Der hermeneutische Zirkel der Bildanalyse #TheorieVisuell

Um die Bilder in ihrem Sinn zu erschließen, wende ich in meiner Arbeit eine korpus-basierte Bildanalyse an. In dieser werden alle erhobenen Bilder nicht getrennt voneinander betrachtet und analysiert, sondern vergleichend gegeneinander gehalten. Der Korpus der fast 200 Bilder ist ein Vergleichshorizont, der eine Bandbreite von Deutungsentscheidungen bezüglich der Themenvorgaben „Ich und Chemnitz“ sowie „Ich und Europa“ enthält. Auf diese Weise können die einzelnen Bilder in ihrer Ähnlichkeit und Unterschiedlichkeit zueinander aneinander gehalten werden, um verschiedene Perspektiven auf die Bilder zu erhalten und neue Seharten zu generieren.

Der hermeneutische Zirkel der Bildanalyse (Quelle: eigene Darstellung)

Der hermeneutische Zirkel der Bildanalyse (Quelle: eigene Darstellung)

In der Phase der Bildauslegung, werden alle Bilder (die in Miniaturisierung materiell vorliegen müssen) nacheinander physisch ausgelegt und nach spezifischen Anschauungsaspekten gruppiert. Ein Anschauungsaspekt kann dabei sowohl auf eine bestimmte Gestaltung Bezug nehmen oder einen Inhalt meinen. Auf diese Weise werden die Bilder sowohl durch ein wiedererkennendes Sehen (Panaofsky 1996) als auch durch ein sehendes Sehen (Imdahl 1980) ausgelegt.
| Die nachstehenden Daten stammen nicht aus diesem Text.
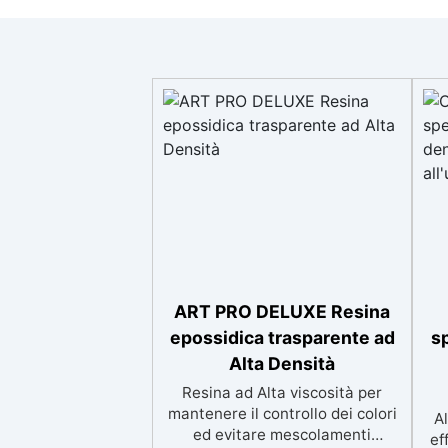
ART PRO DELUXE Resina
epossidica trasparente ad
s
Alta Densità
Resina ad Alta viscosità per
mantenere il controllo dei colori
Al
ed evitare mescolamenti
ef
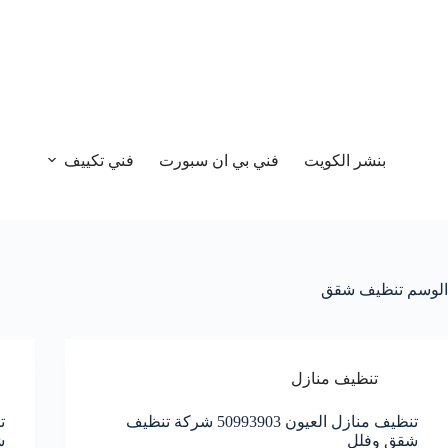
بنشر الكويت
فني بي ان سبورت
فني تكييف
الوسم
تنظيف شقق
تنظيف منازل
تنظيف منازل العيون 50993903‬ شركة تنظيف
شقق وفلل
ش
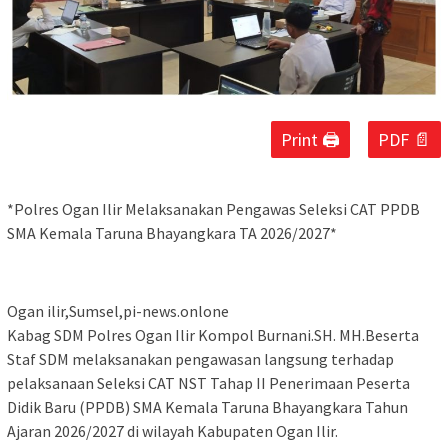
Print 🖨
PDF 📄
*Polres Ogan Ilir Melaksanakan Pengawas Seleksi CAT PPDB
SMA Kemala Taruna Bhayangkara TA 2026/2027*
Ogan ilir,Sumsel,pi-news.onlone
Kabag SDM Polres Ogan Ilir Kompol Burnani.SH. MH.Beserta
Staf SDM melaksanakan pengawasan langsung terhadap
pelaksanaan Seleksi CAT NST Tahap II Penerimaan Peserta
Didik Baru (PPDB) SMA Kemala Taruna Bhayangkara Tahun
Ajaran 2026/2027 di wilayah Kabupaten Ogan Ilir.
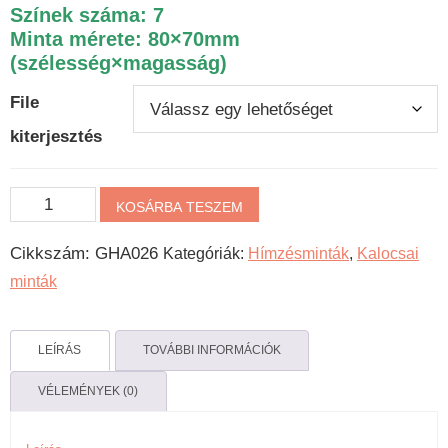
Színek száma: 7
Minta mérete: 80×70mm
(szélesség×magasság)
File
kiterjesztés
Kalocsai
KOSÁRBA TESZEM
gépi
Cikkszám:
GHA026
Kategóriák:
Hímzésminták
,
Kalocsai
hímzésminta
minták
-
Apró
rózsás
LEÍRÁS
TOVÁBBI INFORMÁCIÓK
mennyiség
VÉLEMÉNYEK (0)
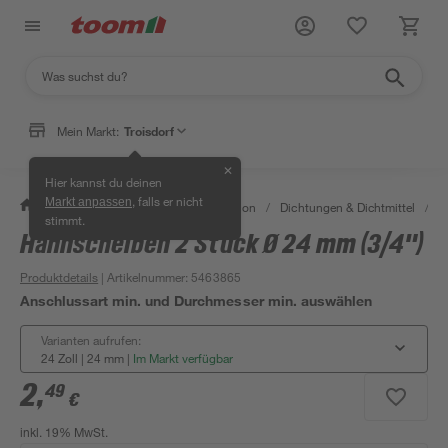
Mein Markt:
Troisdorf
✕
Hier kannst du deinen
, falls er nicht
Markt anpassen
/
Bad & Sanitär
/
Sanitärinstallation
/
Dichtungen & Dichtmittel
/
D
stimmt.
Hahnscheiben 2 Stück Ø 24 mm (3/4")
Produktdetails
| Artikelnummer
:
5463865
Anschlussart min. und Durchmesser min. auswählen
Varianten aufrufen:
24 Zoll | 24 mm
|
Im Markt verfügbar
2
,
49
€
inkl. 19% MwSt.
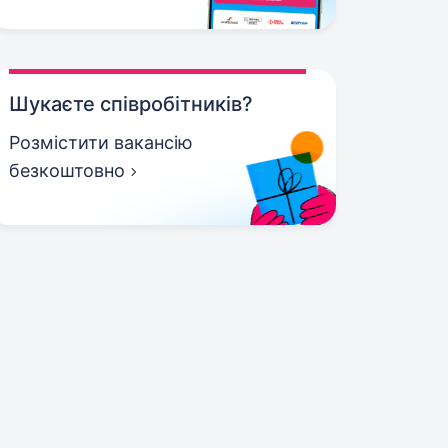
Шукаєте співробітників?
Розмістити вакансію
безкоштовно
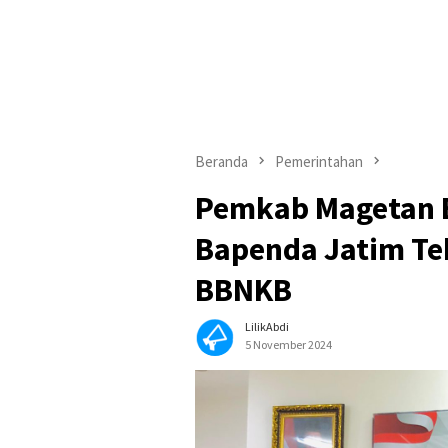
Beranda
Pemerintahan
Pemkab Magetan B
Bapenda Jatim Te
BBNKB
LilikAbdi
5 November 2024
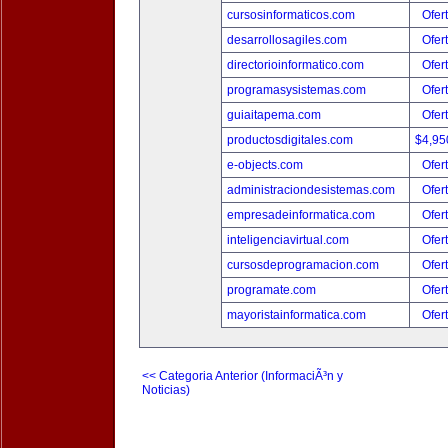
cursosinformaticos.com
Ofer
desarrollosagiles.com
Ofer
directorioinformatico.com
Ofer
programasysistemas.com
Ofer
guiaitapema.com
Ofer
productosdigitales.com
$4,95
e-objects.com
Ofer
administraciondesistemas.com
Ofer
empresadeinformatica.com
Ofer
inteligenciavirtual.com
Ofer
cursosdeprogramacion.com
Ofer
programate.com
Ofer
mayoristainformatica.com
Ofer
<< Categoria Anterior (InformaciÃ³n y
Noticias)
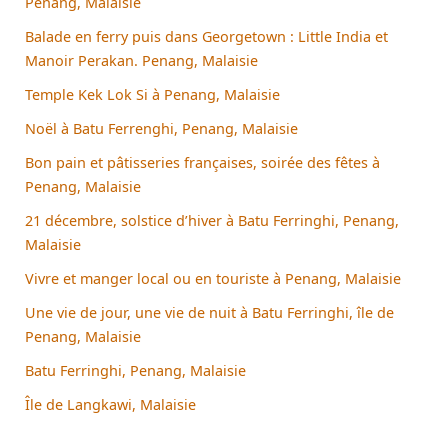
Penang, Malaisie
Balade en ferry puis dans Georgetown : Little India et
Manoir Perakan. Penang, Malaisie
Temple Kek Lok Si à Penang, Malaisie
Noël à Batu Ferrenghi, Penang, Malaisie
Bon pain et pâtisseries françaises, soirée des fêtes à
Penang, Malaisie
21 décembre, solstice d’hiver à Batu Ferringhi, Penang,
Malaisie
Vivre et manger local ou en touriste à Penang, Malaisie
Une vie de jour, une vie de nuit à Batu Ferringhi, île de
Penang, Malaisie
Batu Ferringhi, Penang, Malaisie
Île de Langkawi, Malaisie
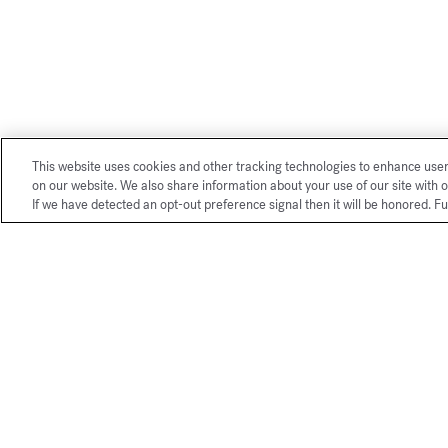
This website uses cookies and other tracking technologies to enhance use
on our website. We also share information about your use of our site with o
If we have detected an opt-out preference signal then it will be honored. Fu
Nos services exclusifs boutique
Während es beim wiedererkennenden Sehen vor allem um die Identifikation von Bildelementen geht, wie beispielsweise den Roten Turm, ist beim sehenden Sehen vielmehr die Form und Gestaltung im Bild relevanter Aspekt. Da es sich im Bild immer um einen geformten Inhalt bzw. eine inhaltliche Formung handelt, also beide Teile zusammen realisiert sind, wird keine der Seharten ausgeschlossen.

Nachdem alle Bilder ausgelegt sind, werden diese in der Phase der Bildanschauung schließlich nach dem in der Bildauslegung identifizierten Aspekt einer eingehenden Betrachtung unterzogen. Dafür werden die Bilder zunächst in einer Bildzusammenstellung als Bildtafel formiert. Jene Bildtafeln werden hier auf diesem Blog bereits veröffentlicht. Die Anschauung und der Vergleich der Bilder auf der Tafel wird in der jeweiligen Sortierung deutlich, so dass sich stets neue Versionen der Bildtafel ergeben.

Ergebnis der Bildauslegung sind somit Anschauungsaspekte und Bildergruppen, die in der Bildanschauung einer genauen Analyse unterzogen werden. So stellt das Ergebnis der Bildanschauung eine Bildzusammenstellung dar, also konkreten Bildtafeln. Die gewählte Zusammenstellung ist im Laufe des hermeneutischen Zirkels ständigen Änderungen unterworfen, da die Bildauslegung stets neue Gruppierungen und Aspekte hervorbringt, die sich wiederum auf die bisherig erarbeiteten Bildtafeln auswirkt.

Ab der nächsten Woche werden dann Bildtafeln veröffentlicht, die in der zweiten Runde des hermeneutischen Zirkels entstanden sind. Der Zirkel wird solange durchlaufen, bis alle Bilder mindestens einmal Bestandteil von Bildtafelzusammenstellungen geworden sind, keine neuen Seharten und Anschauungsaspekte mehr hinzugefügt werden können und die bisherigen Zusammenstellungen keine Widersprüche oder Lücken aufweisen.

Literatur:

  • Imdahl, Max (1980): Giotto. Arenafresken. Ikonographie, Ikonologie, Ikonik, Wilhelm Fink Verlag, München.
  • Panofsky, Erwin (1996): Ikonographie und Ikonologie. Eine Einführung in die Kunst der Renaissance. In: Panofsky, Erwin (Hrsg.): Sinn und Deutung in der bildenden Kunst. Köln: DuMont, S. 36-67.